2RC Stamperia d'arte

The beginning of the story
Via Flaminio Ponzio

Roma
Text by Walter Rossi from "La vita è segno"

Swe had known from the first day that the headquarters of Flaminio Ponzio, on the Aventine, had to change soon, as there were no conditions to be able to expand, even minimally, and because every day with the ideas that each artist proposed, an inexhaustible research had to be done.

The increasingly exciting technical results began to require more and more materials and machinery, taking into account that in such a short period we were already working with Fontana, Burri, Turcato

It was decided to temporarily move to a space sufficient to guarantee all the necessary autonomy as an intermediate step, to then find an emblematic seat for the artists who were already working with us and others we had intended to reach.

Here is the transfer to Via Madonna di Fatima !!

A large, spacious, well-lit room with a solid base in which large weights can be placed without any problem. The test was immediately made, by installing our, real, first "Alessandro" chalcographic press, which allowed us to finally print Burri's "combustions", with true serenity and satisfaction, of the undersigned who had designed it.

Here we dedicated all our commitment to having more and more contacts with new artists, but more than anything else, to consolidate the technical and human commitment and no less important than friendship, with the "great" with whom, the relationships, do not they were never interrupted.

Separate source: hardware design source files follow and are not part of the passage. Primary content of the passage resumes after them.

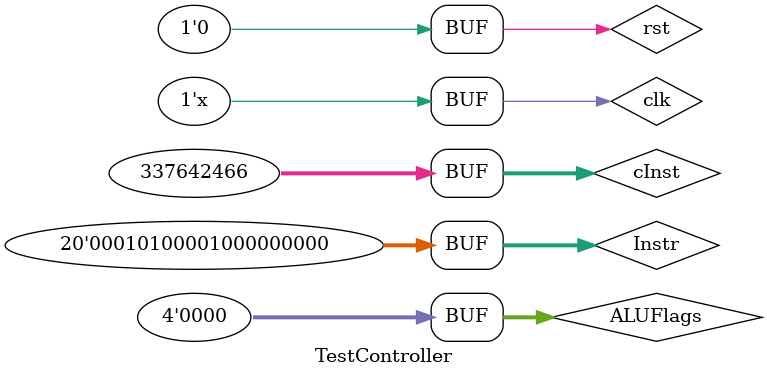
<source format=sv>
`timescale 1 ps / 1 ps
module TestController();
	logic clk,rst;
	logic [31:12] Instr;
	logic [3:0] ALUFlags;
	logic [1:0] RegSrc;
	logic RegWrite;
	logic [1:0] ImmSrc;
	logic ALUSrc;
	logic [1:0] ALUControl;
	logic MemWrite, MemtoReg;
	logic [31:0] cInst;
	controller controlUnit (clk, rst,Instr,ALUFlags,RegSrc, RegWrite, ImmSrc,
	ALUSrc, ALUControl, MemWrite, MemtoReg, PCSrc);
	
	initial begin 
		rst=1; #10;rst=0;
		clk=0; #10
		//cInst= 32'b11100011101000000000000000000000;
		cInst= 32'b00010100001000000000001111100010;
		Instr= cInst[31:12];
		ALUFlags= 4'b0000;
	end 
	
	
	always begin 
		clk=~clk; #5;
	end

endmodule


</source>
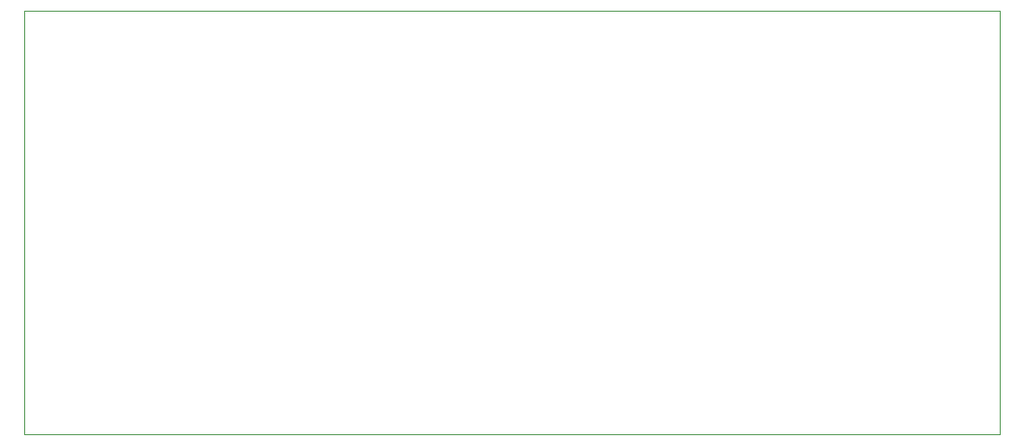
<source format=gbr>
%FSLAX34Y34*%
%MOMM*%
%LNOUTLINE*%
G71*
G01*
%ADD10C,0.002*%
%LPD*%
G54D10*
X0Y400000D02*
X920000Y400000D01*
X920000Y0D01*
X0Y0D01*
X0Y400000D01*
M02*

</source>
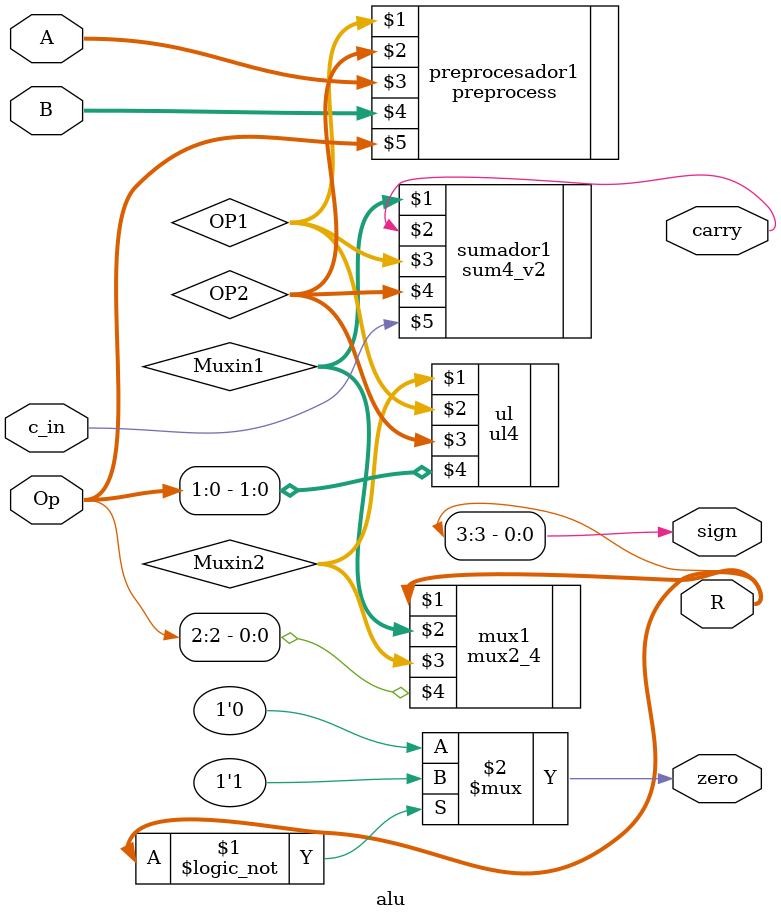
<source format=v>
module alu(output wire [3:0] R, 
           output wire zero, carry, sign, 
           input wire [3:0] A, B, 
           input wire c_in, 
           input wire [2:0] Op);

//declaracion de conexiones internas
wire[3:0] OP1, OP2, Muxin1, Muxin2;

//implementacion del modulo
preprocess preprocesador1(OP1, OP2, A, B, Op);
sum4_v2 sumador1(Muxin1, carry, OP1, OP2, c_in);
ul4 ul(Muxin2, OP1, OP2, {Op[1], Op[0]});
mux2_4 mux1(R, Muxin1, Muxin2, Op[2]);

// Flag Zero: será 1 si R es igual a 0
assign zero = (R == 4'b0000) ? 1'b1 : 1'b0;
// Flag Sign: toma el valor del bit más significativo (MSB) de R
assign sign = R[3];
endmodule
</source>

This was the occasion, giving heed to Franco Cioppi, to mount two French lithographic presses of the late eighteenth century. We then bought lithographic stones all over Italy, choosing the most suitable and rarest ones. We also mounted two screen printing setups with all the necessary equipment.

We were able, very quickly, to approach all the basic printing techniques, for experimentation and immediately production. It took a short time to understand that lithography on stone for many reasons, already at that time, had little to suggest and say for the future of original art printing, because the widespread industrial offset printing, in a short time, had taken the the market for original lithographic printing takes over and confused it, which still survives today only for tradition without possible innovations and curiosities for the new generations of artists.